Single stuck line is a fault model used in digital circuits. It is used for post manufacturing testing, not design testing. The model assumes one line or node in the digital circuit is stuck at logic high or logic low. When a line is stuck, it is called a fault.

Digital circuits can be divided into:
1. Gate level or combinational circuits which contain no storage (latches and/or flip flops) but only gates like NAND, OR, XOR, etc.
2. Sequential circuits which contain storage.

This fault model applies to gate level circuits, or a block of a sequential circuit which can be separated from the storage elements. Ideally a gate-level circuit would be completely tested by applying all possible inputs and checking that they gave the right outputs, but this is completely impractical: an adder to add two 32-bit numbers would require 2^{64} = 1.8*10^{19} tests, taking 58 years at 0.1 ns/test.
The stuck at fault model assumes that only one input on one gate will be faulty at a time, assuming that if more are faulty, a test that can detect any single fault, should easily find multiple faults.

To use this fault model, each input pin on each gate in turn, is assumed to be grounded, and a test vector is developed to indicate the circuit is faulty. The test vector is a collection of bits to apply to the circuit's inputs, and a collection of bits expected at the circuit's output. If the gate pin under consideration is grounded, and this test vector is applied to the circuit, at least one of the output bits will not agree with the corresponding output bit in the test vector. After obtaining the test vectors for grounded pins, each pin is connected in turn to a logic one and another set of test vectors is used to find faults occurring under these conditions. Each of these faults is called a single stuck-at-0 (s-a-0) or a single stuck-at-1 (s-a-1) fault, respectively.
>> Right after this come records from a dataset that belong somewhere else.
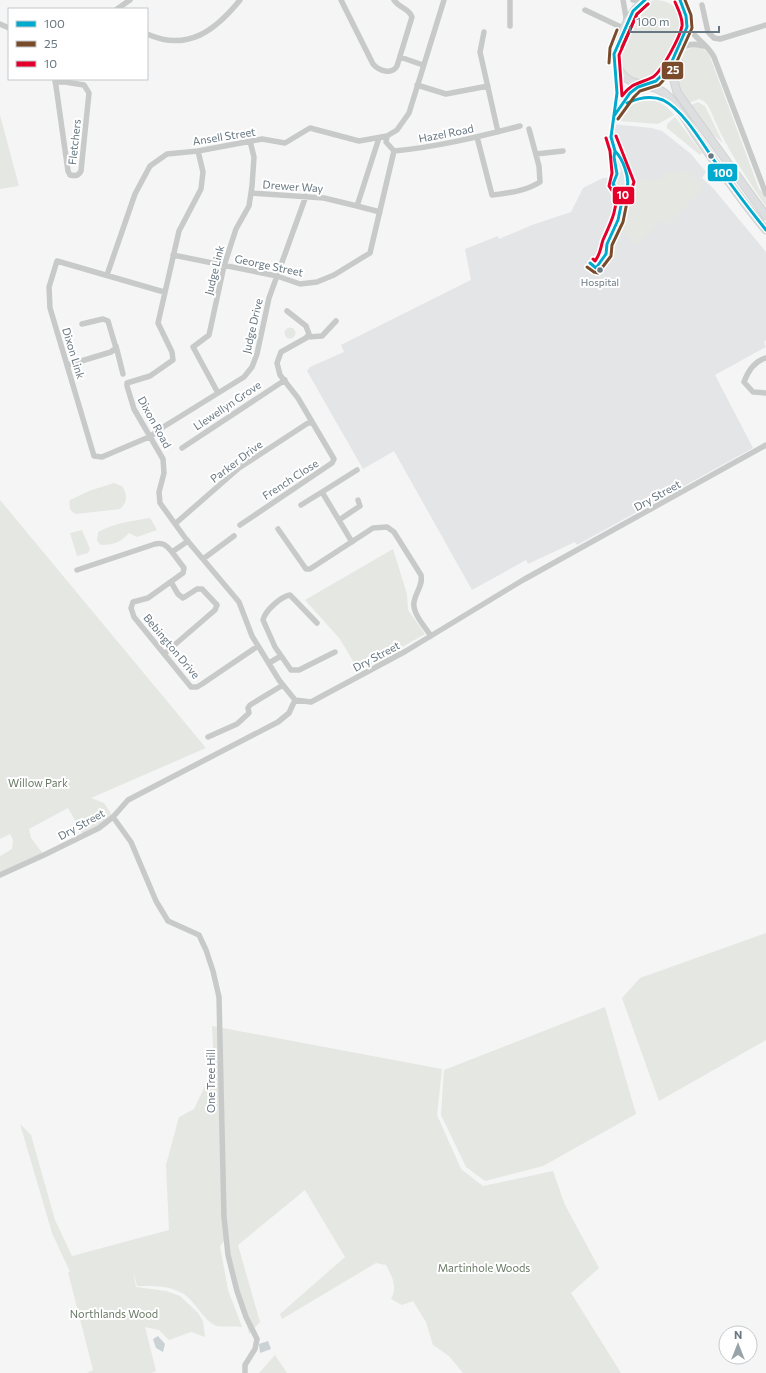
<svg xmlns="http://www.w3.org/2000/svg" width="766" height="1373" font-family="Commissioner,sans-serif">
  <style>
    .built { fill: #e4e5e6 }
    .green { fill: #e4e7e2 }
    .water { fill: #cbd2d6 }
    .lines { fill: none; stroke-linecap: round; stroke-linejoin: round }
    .major-casing { stroke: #d1d2d3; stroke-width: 9 }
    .minor { stroke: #c8caca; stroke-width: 5.5 }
    .major { stroke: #dddedf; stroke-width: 7 }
    .bus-1-casing { stroke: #fff; stroke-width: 6 }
    .bus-2-casing { stroke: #fff; stroke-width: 6 }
    .bus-3-casing { stroke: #fff; stroke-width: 6 }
    .bus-1 { stroke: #00a9ce; stroke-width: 3 }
    .bus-2 { stroke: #7a4b2a; stroke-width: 3 }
    .bus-3 { stroke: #e4002b; stroke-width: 3 }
    .bus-dot { fill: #687782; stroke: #fff; stroke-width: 1.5 }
    .labels { text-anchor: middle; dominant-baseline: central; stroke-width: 4; stroke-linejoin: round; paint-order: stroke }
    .bus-label { font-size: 10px; fill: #687782; stroke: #fff }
    .street-label { font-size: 11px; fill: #687782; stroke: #fff }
    .park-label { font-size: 11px; fill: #6a7a66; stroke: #fff }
    .line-badge { stroke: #fff; stroke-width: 1.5 }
    .badge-label { font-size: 11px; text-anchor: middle; font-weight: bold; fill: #fff }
  </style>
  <rect width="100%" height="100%" fill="#f5f5f5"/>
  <path class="built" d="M612,124L652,128L662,131L691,154L706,172L702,178L713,188L766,252V340L764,342L766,347L715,375L753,448L577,545L575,542L528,564L526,560L472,590L394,451L363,469L307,371L310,367L344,352L341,345L471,280L465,249L498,236L499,239L532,225L571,212L583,188L603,178H609L612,172H621L612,136Z"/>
  <path class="green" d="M654,0C671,0 687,11 682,30C681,38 676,45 672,52C668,61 665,71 656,77C651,82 642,82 636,80C628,77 620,69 619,60C617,45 639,4 654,0Z
    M693,47L702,48L709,54L759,189L766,195V207C748,179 728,151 715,121C711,112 708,101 699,99L689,103C676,87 667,55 693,47Z
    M643,100C657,99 666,104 674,115L658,124L619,121L628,107Z
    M698,102L705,106L723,143L712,134L691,105Z
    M0,115L19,186L0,189Z
    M675,117L702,153L700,155L667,128V124Z
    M681,170L690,173L704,186L669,225L662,219L638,245L622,230L629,199L634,193L636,185L639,181L650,177L651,181L662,178V175Z
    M284.5 333a5.5 5.5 0 1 1 11 0a5.5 5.5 0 1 1-11 0Z
    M114,483L123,487C127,496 128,502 120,509L76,514C69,511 69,507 70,500L89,491Z
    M0,500L206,748L91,798L104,803L113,817L83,835L68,808L29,829L31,838L44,855L0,875V856L12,849L13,840L10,834L0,839Z
    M150,518L157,530L137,537L129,533C121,542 114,545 101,545L97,541L98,532C114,523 132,521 150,518Z
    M82,530L90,549L88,553L77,556L70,533Z
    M393,549L407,594L408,610L425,634L363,669L357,668L340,639L305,600Z
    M766,933V1040L659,1101L622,998L640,978Z
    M605,1007L636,1114L543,1166L485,1181L466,1167L441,1115L444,1070Z
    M212,1026L442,1069L437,1115L461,1169L483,1186L553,1171L565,1205L599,1268L571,1293L621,1373H463L449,1356L433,1345L426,1322L413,1301L402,1305L391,1299C398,1286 392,1277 386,1265L376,1263L282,1319L280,1314L345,1257L305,1190L238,1245L260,1322L249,1334L226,1239L220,1246L228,1290L242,1327C234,1326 225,1327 217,1326C206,1324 194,1299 182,1293C168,1285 152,1286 137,1286L133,1271L136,1287L166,1291L180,1296L198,1313L203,1321L205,1337L191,1332L169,1340L159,1330L145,1327L156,1371L151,1373H87L93,1370L68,1272H70L52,1233L20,1124L31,1135L55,1220L72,1256L169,1230L166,1165L179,1117L194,1109L214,1067Z
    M275,1355L287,1373H259Z"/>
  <path class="water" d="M158,1336L165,1344L163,1352L156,1348L153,1339Z
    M268,1341L271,1349L260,1353L259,1344Z"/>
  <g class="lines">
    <g class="major-casing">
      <path id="major" d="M645,0C631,8 609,51 617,66C629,92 652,79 669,97C680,108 688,124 697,137C719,168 741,201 766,230
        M673,58V77L677,92L766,216
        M647,85L656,81L666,73L686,30V19L680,0"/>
    </g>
    <path class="minor" d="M341,0L373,64C379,71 392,75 397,66L412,17C409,8 399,8 394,0
      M510,0V26
      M633,0H643
      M702,5L708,32L714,38L720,39L766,25
      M117,9L130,0
      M585,10L625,29L626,17L623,0
      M687,22C692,38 707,43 714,57L766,194
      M0,24L9,28
      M484,32L480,52L498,132
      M147,34C187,52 215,31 240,0
      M677,52C684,44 694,43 704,46
      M400,57L423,65
      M55,79L68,171L70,175C76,176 78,176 81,171L89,93L84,85L65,82H55
      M417,85L446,94L488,86
      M387,136L386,142L394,151C437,147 478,137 520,126
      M477,137L492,195C509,193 526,191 540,182L539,166L529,129
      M198,151L203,172L201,189L179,231L158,323L172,352L173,360L150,376L127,383V386L134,409L163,459L164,473L159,492L160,503L186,539L239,602L252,636L279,680L295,700
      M536,154L563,151
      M251,193L324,198L357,206L379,138
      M357,206L380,212
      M173,255L277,276L300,284L317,282L334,275L370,253L394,151
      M107,275L135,194L150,166L167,154L198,151L262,139L285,143L310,128L359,141L387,136L397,130L409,113L444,0
      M308,337L322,336L336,321
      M116,346L123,374
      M766,358C754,361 748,371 744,382L753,392L766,393
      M68,365L111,352L116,348L108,321L103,319L82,324
      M218,393L193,347L209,335L224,266L236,229L249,206L252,186L254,157L250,141
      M149,437L102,457L94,456L50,308L49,287L57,261L164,292
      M150,437L160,429L244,377L252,367L257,354L269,298L306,196
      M182,448L285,380
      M301,505L322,492
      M339,520L360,506L358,500
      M176,523L239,468L308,423H312
      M240,525L332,463L334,459L298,398L280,375L277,363L281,352L306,338L309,334L306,326L287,311
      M278,529L306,569H310L373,528L387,527L394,532L421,575C423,586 416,591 414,602C412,613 425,627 431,636
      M188,541L172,552L184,568L183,573L148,598L133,602L131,608L134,617L191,687H197L202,684L258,646
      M352,542L322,492L357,470
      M203,559L234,536
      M77,570L155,544C163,542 166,545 172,552
      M317,623L290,595C280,597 265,611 263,620L275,647L291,670H299L335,652
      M164,654L215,610L217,605L202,589H197L183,598L178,594L171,582
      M269,663L281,656
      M208,737L237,724L249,713L248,708L250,705L283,685
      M113,817L131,842L156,901L168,921L199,935L206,950L213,971L219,997L224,1217L228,1255L237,1291L246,1317L257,1339L255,1349L245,1365V1373
      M0,875L44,855L99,828L113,817L128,800L278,722L289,713L295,700L311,702L406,651L523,580L766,445"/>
    <use href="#major" class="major"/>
    <g class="bus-1-casing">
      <path id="bus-1" d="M627,103C638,98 651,95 663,100C685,111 705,148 720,169C734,189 750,210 766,230
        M614,116L630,93L638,87L656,81L669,68L687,27L686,16L680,0
        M615,151C623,159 630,178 627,188L621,191L616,188L613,184L617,174L614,157Z
        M615,151L611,137L617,93L614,54L633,11L645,0
        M590,263L596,268L606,254L607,244L618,220L622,201L621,191"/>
    </g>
    <g class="bus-2-casing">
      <path id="bus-2" d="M622,47L637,14L648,4
        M622,47L637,14L648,4
        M609,63L610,48L617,30
        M618,119L634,97L640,91L659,85L673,70L692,28L691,15L685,0
        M587,267L594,272L598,273L611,256L612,245L623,222L627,202L626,191"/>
    </g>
    <g class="bus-3-casing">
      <path id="bus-3" d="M648,4L637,14L619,55L622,96C632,82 640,84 653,77C662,71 680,37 682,26C683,18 678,9 675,2
        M606,138L610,151L612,173L609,186L613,192L622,196L631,191L634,182L616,136
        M593,259L595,261C601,253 600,249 603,240C610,224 618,210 616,191"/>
    </g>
    <use href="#bus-1" class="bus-1"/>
    <use href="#bus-2" class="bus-2"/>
    <use href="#bus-3" class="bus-3"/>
  </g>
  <g class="bus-dot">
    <circle cx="711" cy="156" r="3.5"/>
    <circle cx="600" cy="270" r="3.5"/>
  </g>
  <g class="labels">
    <g class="bus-label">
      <text x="600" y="282">Hospital</text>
    </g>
    <g class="street-label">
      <text transform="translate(446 133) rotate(-11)">Hazel Road</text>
      <text transform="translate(224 136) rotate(-9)">Ansell Street</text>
      <text transform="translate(74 142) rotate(-84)">Fletchers</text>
      <text transform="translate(293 186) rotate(4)">Drewer Way</text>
      <text transform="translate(269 265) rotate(12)">George Street</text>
      <text transform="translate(214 270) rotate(-76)">Judge Link</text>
      <text transform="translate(252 326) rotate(-77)">Judge Drive</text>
      <text transform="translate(74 353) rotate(73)">Dixon Link</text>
      <text transform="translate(227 405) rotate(-34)">Llewellyn Grove</text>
      <text transform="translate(155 422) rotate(61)">Dixon Road</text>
      <text transform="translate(236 461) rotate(-37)">Parker Drive</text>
      <text transform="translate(290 479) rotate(-33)">French Close</text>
      <text transform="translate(657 495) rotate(-29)">Dry Street</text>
      <text transform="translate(172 646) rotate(50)">Bebington Drive</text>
      <text transform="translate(376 656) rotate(-28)">Dry Street</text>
      <text transform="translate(81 824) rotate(-29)">Dry Street</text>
      <text transform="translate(210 1081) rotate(-90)">One Tree Hill</text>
    </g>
    <g class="park-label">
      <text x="38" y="782">Willow Park</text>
      <text x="484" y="1267">Martinhole Woods</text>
      <text x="114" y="1313">Northlands Wood</text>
    </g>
  </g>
  <g class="line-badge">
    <rect x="661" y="61" width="23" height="19" rx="4" fill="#7a4b2a"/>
    <rect x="707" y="163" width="31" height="19" rx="4" fill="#00a9ce"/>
    <rect x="612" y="186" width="23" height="19" rx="4" fill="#e4002b"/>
  </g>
  <g class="badge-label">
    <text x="673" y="74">25</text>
    <text x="723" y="177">100</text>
    <text x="623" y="199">10</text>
  </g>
  <rect x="8" y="8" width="140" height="72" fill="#ffffff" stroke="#c3c9cd"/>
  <rect x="16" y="21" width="20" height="6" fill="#00a9ce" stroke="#c3c9cd"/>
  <text x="44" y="28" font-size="12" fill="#687782">100</text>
  <rect x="16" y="41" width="20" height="6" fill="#7a4b2a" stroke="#c3c9cd"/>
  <text x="44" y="48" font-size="12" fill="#687782">25</text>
  <rect x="16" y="61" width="20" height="6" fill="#e4002b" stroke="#c3c9cd"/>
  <text x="44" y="68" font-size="12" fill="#687782">10</text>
  <g transform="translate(738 1345)"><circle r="19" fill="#ffffff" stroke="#c3c9cd"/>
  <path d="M0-3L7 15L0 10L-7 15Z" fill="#99a3aa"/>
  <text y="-6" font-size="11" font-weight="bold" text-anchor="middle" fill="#687782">N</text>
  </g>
  <path d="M630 26v6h89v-6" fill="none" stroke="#687782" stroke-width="2"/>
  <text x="636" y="26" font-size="12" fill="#687782" stroke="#ffffff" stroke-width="3" paint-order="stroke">100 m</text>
</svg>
This model worked so well for transistor-transistor logic (TTL), which was the logic of choice during the 1970s and 1980s, that manufacturers advertised how well they tested their circuits by a number called "stuck-at fault coverage", which represented the percentage of all possible stuck-at faults that their testing process could find. While the same testing model works moderately well for CMOS, it is not able to detect all possible CMOS faults. This is because CMOS may experience a failure mode known as a stuck-open fault, which cannot be reliably detected with one test vector and requires that two vectors be applied sequentially. The model also fails to detect bridging faults between adjacent signal lines, occurring in pins that drive bus connections and array structures. Nevertheless, the concept of single stuck-at faults is widely used, and with some additional tests has allowed industry to ship an acceptable low number of bad circuits.

The testing based on this model is aided by several things:
1. A test developed for a single stuck-at fault often finds a large number of other stuck-at faults.
2. A series of tests for stuck-at faults will often, purely by serendipity, find a large number of other faults, such as stuck-open faults. This is sometimes called "windfall" fault coverage.
3. Another type of testing called IDDQ testing measures the way the power supply current of a CMOS integrated circuit changes when a small number of slowly changing test vectors are applied. Since CMOS draws a very low current when its inputs are static, any increase in that current indicates a potential problem.